Peter Szopo of Erste Asset Management -
In the autumn, economic growth in Emerging Europe surprised on the upside: quarterly GDP growth accelerated in Poland, turned positive in Romania, remained stable in the Czech Republic and Slovakia, and slowed only marginally in Russia. That said, the broader economic backdrop for the region remains feeble. Slowing Eurozone growth, the US Federal Reserve’s gradual shift away from super-loose monetary policies and, most importantly, the fallout from the Ukraine crisis are weighing on the sentiment and outlook.
Forecasts for the region’s main economies have been drifting lower as of late. Since summer, consensus estimates of 2014 GDP growth fell by about a quarter of a percentage point to 3.1% in Poland, 3.0% in Turkey and 2.9% in Romania. In Russia, where most of the downward shift in expectations already took place in the first half of the year, the latest forecast for 2014 is 0.3%. Unsurprisingly, the Ukrainian economy is the one suffering the most. GDP is expected to be about 10% down this year, although with Crimea gone for good and two important districts no longer under the sway of the federal government, data quality is likely to be low. Only the forecasts for the Czech and Hungarian economies have been resilient, although monthly industrial production data point to a slowdown in these two countries as well.
Against this backdrop, the third-quarter earnings season – more or less completed in Turkey as well as in Central and Eastern Europe (CEE), but still ongoing in Russia – was unlikely to bring a firework of positive surprises. And it didn’t.
In CEE as well as in Turkey the ratio of positive surprises (actual results beating forecasts by 10%) and negative ones (actuals falling short 10% or more) was balanced. In most sectors the balance between positive surprises and disappointments was fairly even, with the notable exception being the consumer sector. Consumer stocks in both CEE (Jeronimo, Eurocash, LPP) and Turkey (Bimas, Migros, Teknosa) failed to inspire. Saying that the investment case for the consumer sector has been damaged would be an overstatement, but third-quarter results show the sector is struggling to transform decent top-line expansion into adequate earnings growth.
Russia is halfway through the earnings season. Many key stocks – particularly the main banks, some oil majors, MTS – are still due to report. Moreover, a number of important companies (eg. Uralkali, Norilsk Nickel, the gold majors) only report semi-annually and provided only production updates for the third quarter. Any verdict on the earnings season, therefore, is only tentative.

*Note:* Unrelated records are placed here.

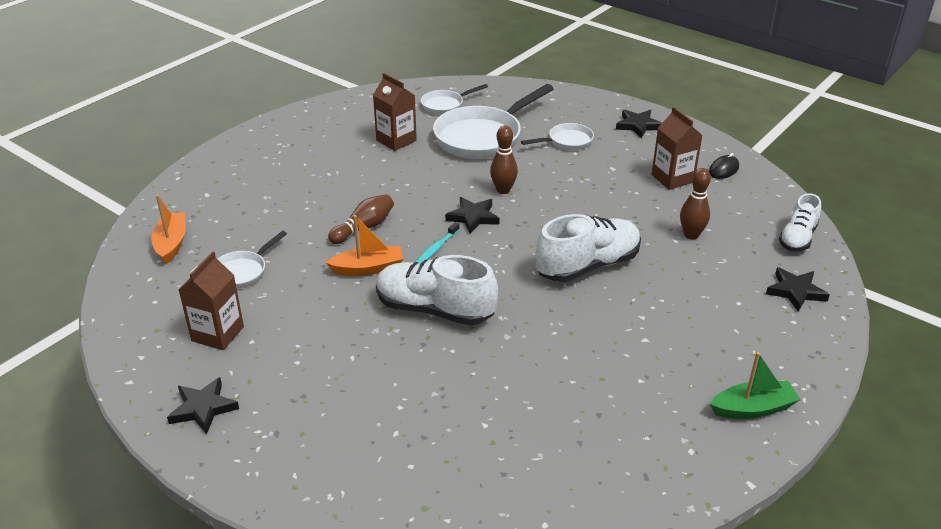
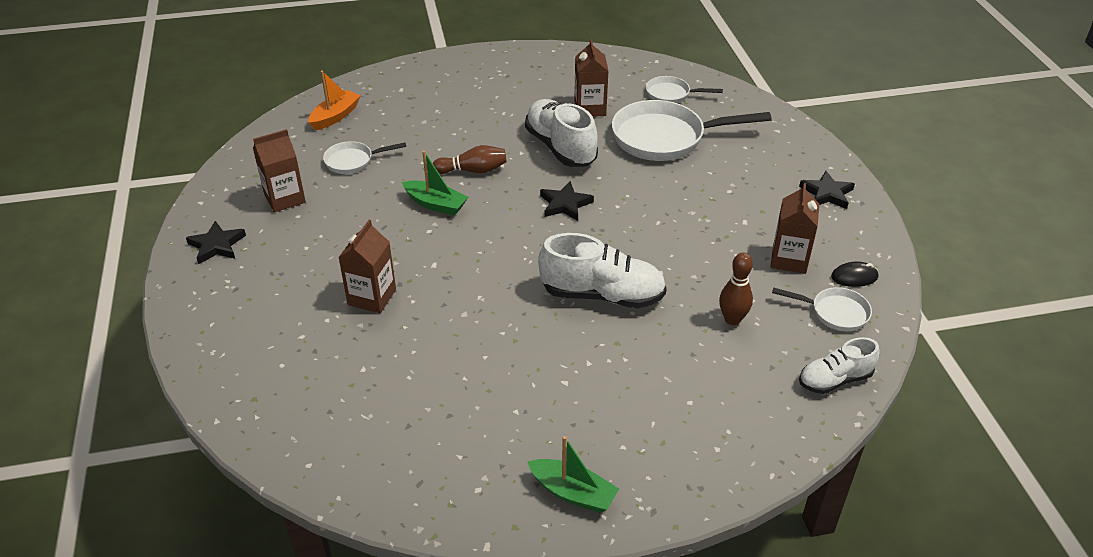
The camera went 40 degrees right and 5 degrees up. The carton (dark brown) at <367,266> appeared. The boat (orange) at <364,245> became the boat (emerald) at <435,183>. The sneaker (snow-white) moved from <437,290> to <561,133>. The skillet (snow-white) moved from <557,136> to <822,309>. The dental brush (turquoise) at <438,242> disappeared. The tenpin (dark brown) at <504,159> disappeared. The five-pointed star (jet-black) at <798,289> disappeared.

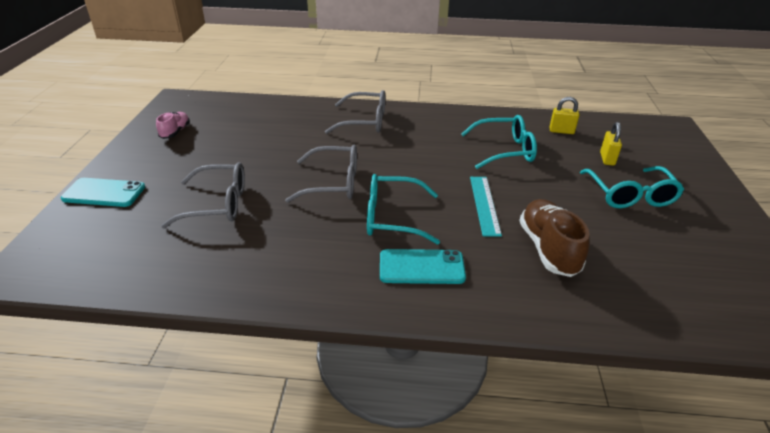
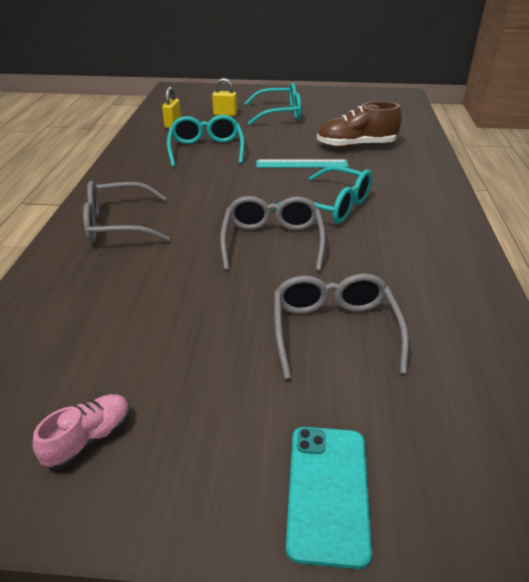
The camera went 90 degrees left and 0 degrees up. The sneaker (rosy) at <173,125> turned 120 degrees clockwise. The glasses (gray) at <355,112> turned 105 degrees counterclockwise. The glasses (turquoise) at <403,209> turned 60 degrees counterclockwise. The smartphone (turquoise) at <423,266> disappeared.

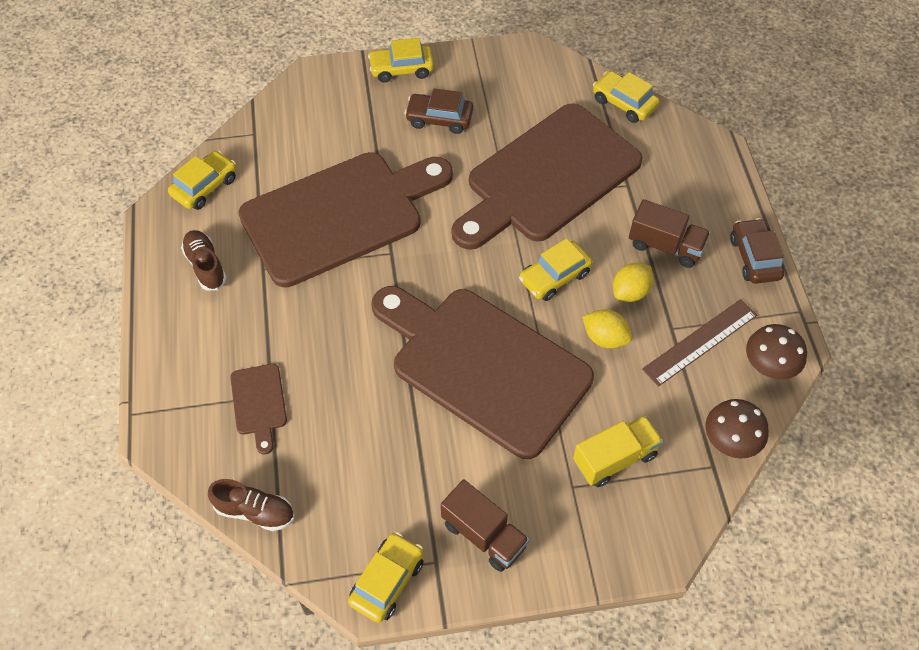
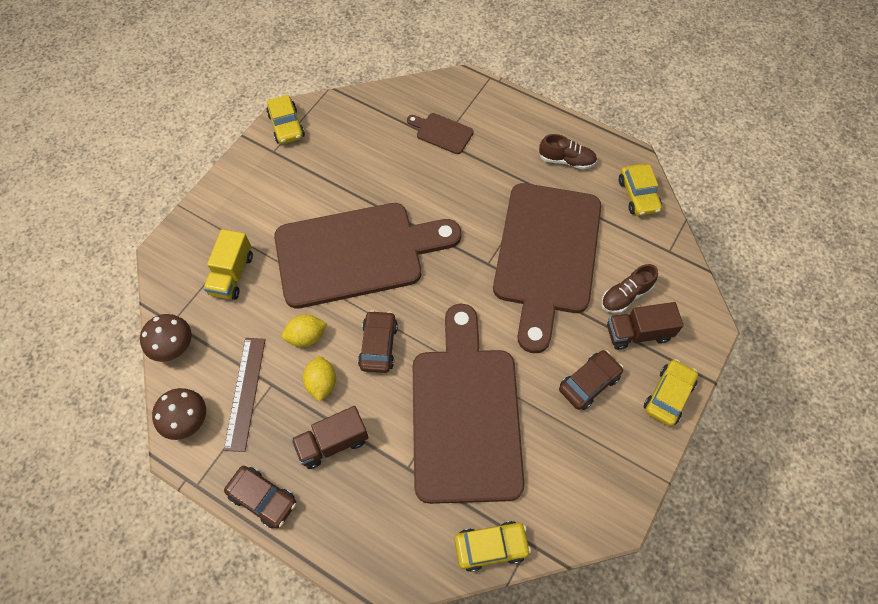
The camera went 130 degrees right and 5 degrees up. The car (bright yellow) at <556,269> became the car (dark brown) at <378,341>. The sneaker (dark brown) moved from <251,505> to <629,288>. The toy truck (dark brown) moved from <485,525> to <645,326>.

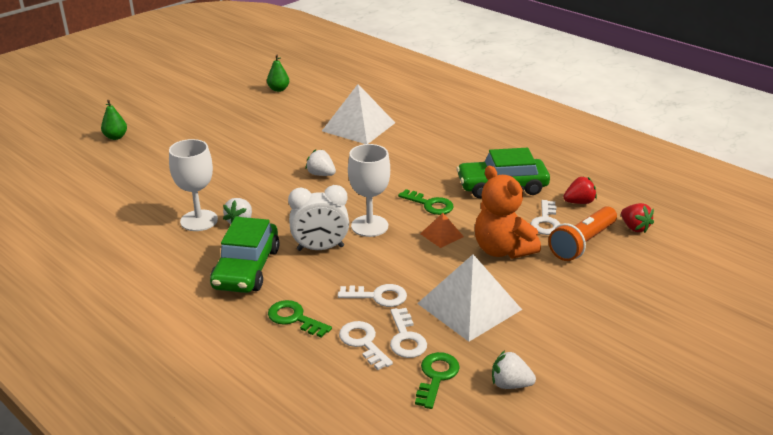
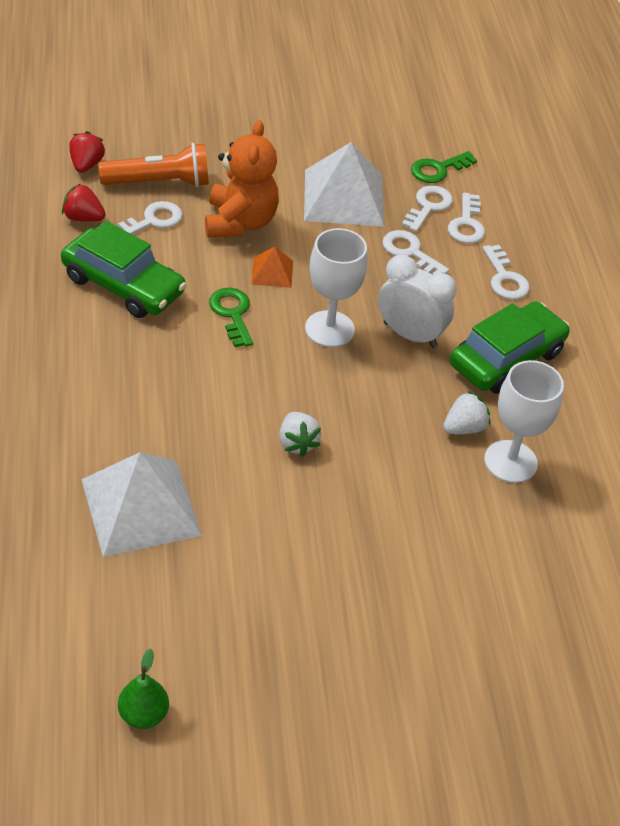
The camera went 145 degrees left and 15 degrees up. The latchkey (emerald) at <300,319> became the latchkey (snow-white) at <506,272>. The toy pear (emerald) at <114,120> disappeared. The berry (snow-white) at <514,370> disappeared.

At least results, so far, do not point to a massive deterioration in the operations or balance sheets of Russia’s corporate sector. Unsurprisingly, metal and mining companies are beneficiaries of a weaker ruble, with Severstal, NLMK, Rusal all posting strong results. Also – and a bit more surprising – most food retailers delivered a robust set of financials, as well as Qiwi and Yandex, Russia’s leading search engine. On the other side of the spectrum, Rosneft and Novatek, the only oil and gas stocks that reported so far, released unconvincing results.
Earnings forecasts for the full year and their revisions are strongly influenced by the current currency volatility. In Russia and, to a lesser degree, in Turkey, earnings in local currency terms showed even a rising trend since the beginning of the third quarter. However, in dollar-terms earnings-per-share (EPS) forecasts headed south – moderately in Turkey, massively in Russia – due to the ruble weakness. In CEE3 (Czech Republic, Poland and Hungary), forecasts performed even worse than in Russia, regardless whether expressed in dollar or euro (using it as a substitute for local currency in CEE3).
Expectedly, the third-quarter reporting season is not changing the lacklustre earnings dynamics across all three markets – CEE3, Turkey, Russia – for the full year. In dollar terms. Russia is expected to post the steepest fall (-24%) following two years of modest earnings growth, while profits in CEE3 are estimated to fall by 11% and in Turkey by 7%. Particularly, CEE3 has had a poor earnings performance for four years in a row.
At present, the sell-side consensus implies an earnings recovery in 2015 across the region – which, in fact would be the first year since 2010 with positive earnings growth in all core markets. This could be a welcome support for stock markets in the region, but given global growth risks as well as currency and oil price volatility, investors will likely want to see a decent fourth quarter before buying into next year’s earnings rebound.